Assessing the technical acumen of his business partners, the artful data scientist may use a linear rather than logistic probability model: This makes his model transparent, and his model effects easy to interpret. Many may be the number of statistically significant variables in his model but he would retain only four to six of the most predictive for simplicity sake. He rightly reckons that since this is one of the first predictive models of the company, it’s better to start small than big. As he obtains results from his analysis, he discusses them, even if preliminary, with his business partners to check for business sense and gauge their emotional connection to the emerging product. And instead of merely presenting point estimate predictions, he correctly conjecture that they—the point estimates—may be mistaken for God’s calls; thus he also presents confidence intervals to describe the bounds of equally likely outcomes and to also reinforce the uncertainty in his model predictions!
All of these behaviors seem small but go a long way to bolster the credibility of the business in the analytics product and enhances its probability of being assimilated into operations.Science is all the acts you do to produce an accurate solution; art is all the things you do to produce a tailored solution.

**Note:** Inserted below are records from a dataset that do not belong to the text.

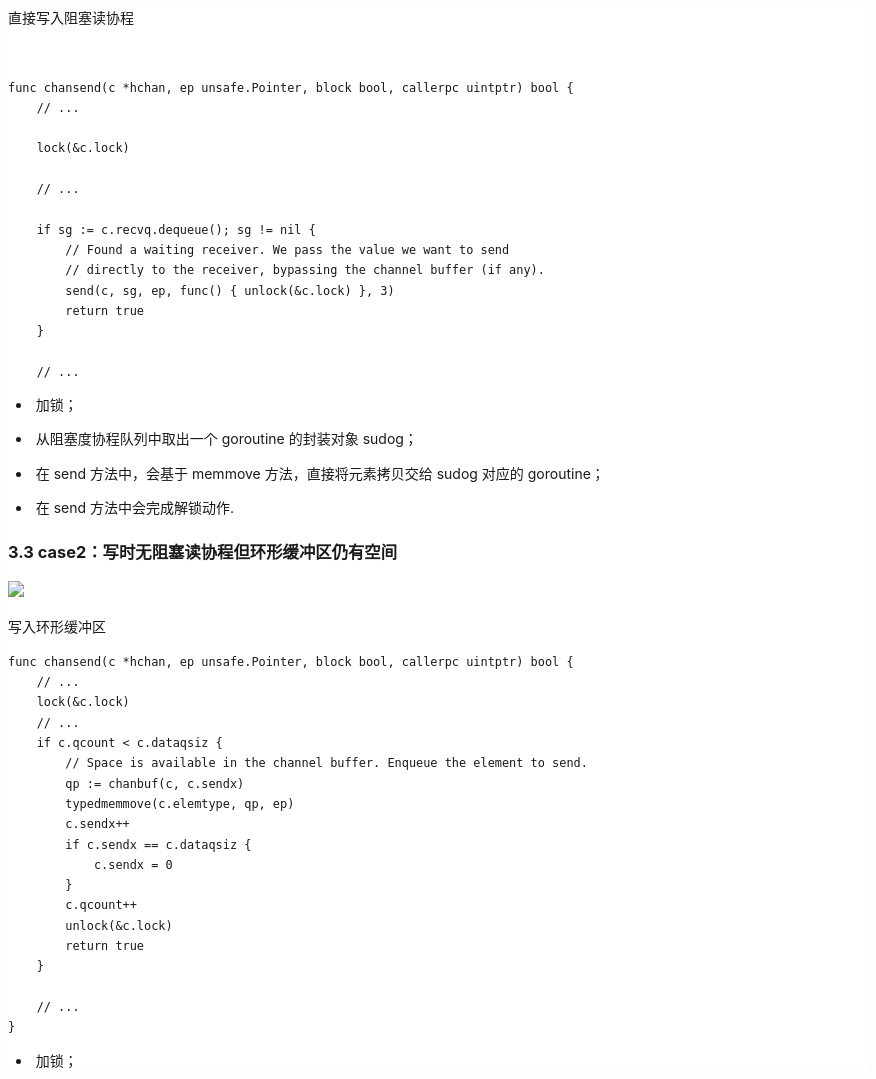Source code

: 直接写入阻塞读协程  
  
   
```
func chansend(c *hchan, ep unsafe.Pointer, block bool, callerpc uintptr) bool {
    // ...

    lock(&c.lock)

    // ...

    if sg := c.recvq.dequeue(); sg != nil {
        // Found a waiting receiver. We pass the value we want to send
        // directly to the receiver, bypassing the channel buffer (if any).
        send(c, sg, ep, func() { unlock(&c.lock) }, 3)
        return true
    }
    
    // ...
```  
-  加锁；  
  
-  从阻塞度协程队列中取出一个 goroutine 的封装对象 sudog；  
  
-  在 send 方法中，会基于 memmove 方法，直接将元素拷贝交给 sudog 对应的 goroutine；  
  
-  在 send 方法中会完成解锁动作.  
  
### 3.3 case2：写时无阻塞读协程但环形缓冲区仍有空间  
  
![](https://mmbiz.qpic.cn/mmbiz_png/3ic3aBqT2ibZvfwRgTAXo1RdShVNkHZHalexd6XKcoqKSBUoUQnkKbymY458YoKOrn8J2nmvdbxZwC9ohjOicc5rg/640?wx_fmt=png "")  
  
写入环形缓冲区  
```
func chansend(c *hchan, ep unsafe.Pointer, block bool, callerpc uintptr) bool {
    // ...
    lock(&c.lock)
    // ...
    if c.qcount < c.dataqsiz {
        // Space is available in the channel buffer. Enqueue the element to send.
        qp := chanbuf(c, c.sendx)
        typedmemmove(c.elemtype, qp, ep)
        c.sendx++
        if c.sendx == c.dataqsiz {
            c.sendx = 0
        }
        c.qcount++
        unlock(&c.lock)
        return true
    }

    // ...
}
```  
-  加锁；  
  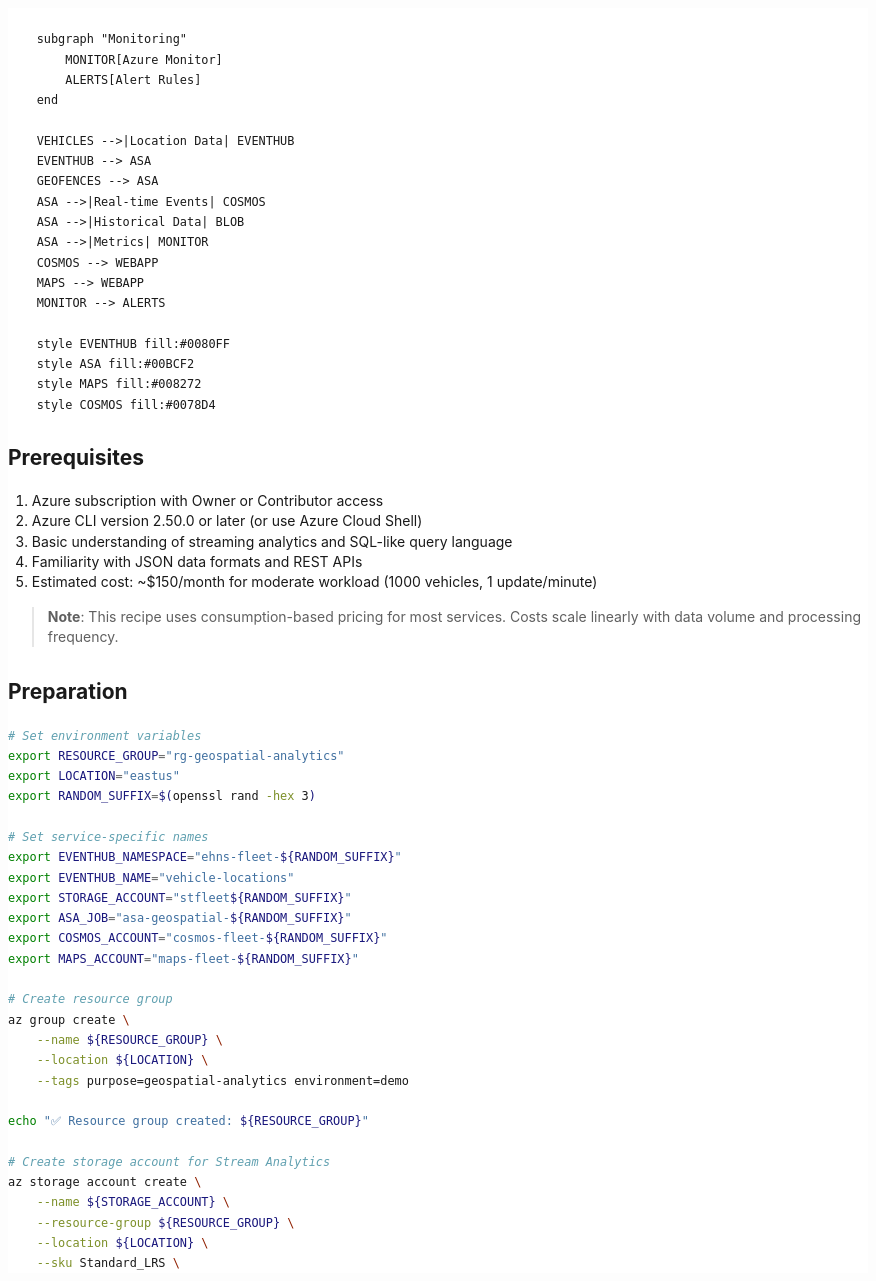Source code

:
 ```mermaid
    
    subgraph "Monitoring"
        MONITOR[Azure Monitor]
        ALERTS[Alert Rules]
    end
    
    VEHICLES -->|Location Data| EVENTHUB
    EVENTHUB --> ASA
    GEOFENCES --> ASA
    ASA -->|Real-time Events| COSMOS
    ASA -->|Historical Data| BLOB
    ASA -->|Metrics| MONITOR
    COSMOS --> WEBAPP
    MAPS --> WEBAPP
    MONITOR --> ALERTS
    
    style EVENTHUB fill:#0080FF
    style ASA fill:#00BCF2
    style MAPS fill:#008272
    style COSMOS fill:#0078D4
```

## Prerequisites

1. Azure subscription with Owner or Contributor access
2. Azure CLI version 2.50.0 or later (or use Azure Cloud Shell)
3. Basic understanding of streaming analytics and SQL-like query language
4. Familiarity with JSON data formats and REST APIs
5. Estimated cost: ~$150/month for moderate workload (1000 vehicles, 1 update/minute)

> **Note**: This recipe uses consumption-based pricing for most services. Costs scale linearly with data volume and processing frequency.

## Preparation

```bash
# Set environment variables
export RESOURCE_GROUP="rg-geospatial-analytics"
export LOCATION="eastus"
export RANDOM_SUFFIX=$(openssl rand -hex 3)

# Set service-specific names
export EVENTHUB_NAMESPACE="ehns-fleet-${RANDOM_SUFFIX}"
export EVENTHUB_NAME="vehicle-locations"
export STORAGE_ACCOUNT="stfleet${RANDOM_SUFFIX}"
export ASA_JOB="asa-geospatial-${RANDOM_SUFFIX}"
export COSMOS_ACCOUNT="cosmos-fleet-${RANDOM_SUFFIX}"
export MAPS_ACCOUNT="maps-fleet-${RANDOM_SUFFIX}"

# Create resource group
az group create \
    --name ${RESOURCE_GROUP} \
    --location ${LOCATION} \
    --tags purpose=geospatial-analytics environment=demo

echo "✅ Resource group created: ${RESOURCE_GROUP}"

# Create storage account for Stream Analytics
az storage account create \
    --name ${STORAGE_ACCOUNT} \
    --resource-group ${RESOURCE_GROUP} \
    --location ${LOCATION} \
    --sku Standard_LRS \
```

Breeding a High-Performance Data Science Team
If people are the greatest assets to an organization, then cultivating a well-skilled data science team should be the primary responsibility of the chief data science officer (CDO). As a general rule, he or she should not hire anyone who doesn’t have a thriving level of comfort with analytic techniques, and is not willing to learn them. Given the importance of science and art in the success of the department, the CDO should also maintain two career development tracks: Technical and Business. The technical allows analysts who have a skewed interest in the science to continue to move up the career ladder as they grow in their technical understanding, ability and sophistication. The business track allows analysts with a good mix of science and art and a competency in managing relationships between the data science team and its stakeholders—typically non-technical— to move up as well. While most data science functions have a business track, the technical tracks are normally rare; and this has resulted in teams which have good business managers but lack technical managers with the right level of scientific sophistication to create products nuanced enough to thrill business partners and clients.
In Closing…
Analytics remains a powerful yet foreign utility in business. Its ultimate power resides not in its theoretical elegance, but in its usefulness to and applications in business. The burden therefore rests on data scientists to manufacture analytics products that win the rational and emotional buy in of their business partners and stakeholders. We need to painstakingly craft technical solutions that solve the business problem, and work harder to showcase its beauty for the most technically aloof mind to appreciate. When we do this, our value and status will rise wherever we serve.